Sex doesn't sell, it's offensive now! indignant hate, anger and outrage is the new sex!
I think this 1950's style "fake positivity" evolved from the popularity of social activism on hive sites, wanting change, but at the expense of wanting truth.
But what happened after the fake positivity bubble popped in the late 1960's and reality hits?
Image: Michael Douglas in Falling Down. 1993. Portraying a 1950's man giving up on a modern world.
So if you are young, and you grow up in this environment of filters and fakeness, it's easy to go the other way, especially if you don't fit in a group. Despair, fear, depression and anger, from what I've seen, these people with legitimate mental illnesses instead of getting treatment, they go online for help.
Image: Man sobbing onto his mobile phone.

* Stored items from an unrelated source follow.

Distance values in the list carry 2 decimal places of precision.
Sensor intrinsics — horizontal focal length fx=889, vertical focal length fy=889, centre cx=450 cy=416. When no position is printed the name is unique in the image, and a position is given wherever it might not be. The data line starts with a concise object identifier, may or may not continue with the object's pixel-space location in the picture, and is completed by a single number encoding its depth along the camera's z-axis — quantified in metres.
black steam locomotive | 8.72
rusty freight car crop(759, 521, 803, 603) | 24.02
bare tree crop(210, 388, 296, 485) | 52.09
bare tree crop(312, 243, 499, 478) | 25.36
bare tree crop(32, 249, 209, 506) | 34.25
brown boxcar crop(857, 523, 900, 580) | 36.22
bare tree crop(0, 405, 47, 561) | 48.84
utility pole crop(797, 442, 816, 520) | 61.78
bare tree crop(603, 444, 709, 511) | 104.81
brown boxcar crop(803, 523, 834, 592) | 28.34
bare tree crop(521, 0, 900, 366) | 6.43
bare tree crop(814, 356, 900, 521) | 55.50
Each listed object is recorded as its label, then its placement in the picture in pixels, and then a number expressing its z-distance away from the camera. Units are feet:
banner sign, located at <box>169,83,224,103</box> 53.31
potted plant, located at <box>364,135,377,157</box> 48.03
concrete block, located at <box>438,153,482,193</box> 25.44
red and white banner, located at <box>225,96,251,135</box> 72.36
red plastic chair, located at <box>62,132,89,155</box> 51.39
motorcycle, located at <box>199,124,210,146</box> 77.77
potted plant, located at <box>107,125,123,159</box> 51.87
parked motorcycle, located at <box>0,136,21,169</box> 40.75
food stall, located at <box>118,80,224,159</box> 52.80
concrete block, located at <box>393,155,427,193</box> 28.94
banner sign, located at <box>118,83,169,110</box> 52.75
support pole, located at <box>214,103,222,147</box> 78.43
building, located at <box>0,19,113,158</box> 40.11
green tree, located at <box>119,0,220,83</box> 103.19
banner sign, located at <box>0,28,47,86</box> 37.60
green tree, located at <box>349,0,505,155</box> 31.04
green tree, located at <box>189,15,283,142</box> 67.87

Unfortunately, the internet with well meaning (or not) "fake positivity" advice givers, which mostly serves to validate harm (again the best term I can come up with), normalizing bad ideas or reality denial, isn't going to end well.
But worse, is when it turns into social activism, where people with mental illnesses self proclaim to be a 'protected class' or 'grievance victim' where nothing constructive can be said.
With no honest and balanced views, mixed with the highly addictive nature of social platforms, the internet of today is a negative feedback loop.
Image: Camel ad: Doctor recommending Camel cigarettes.
Well, that's it, I've written a lot about my social experience before, this is just an extension to that. I’ve been back on RSS for the last year and it’s great.. I use seamonkey (the old mozilla browser with a HTML page creator, RSS, newsgroup reader & mail).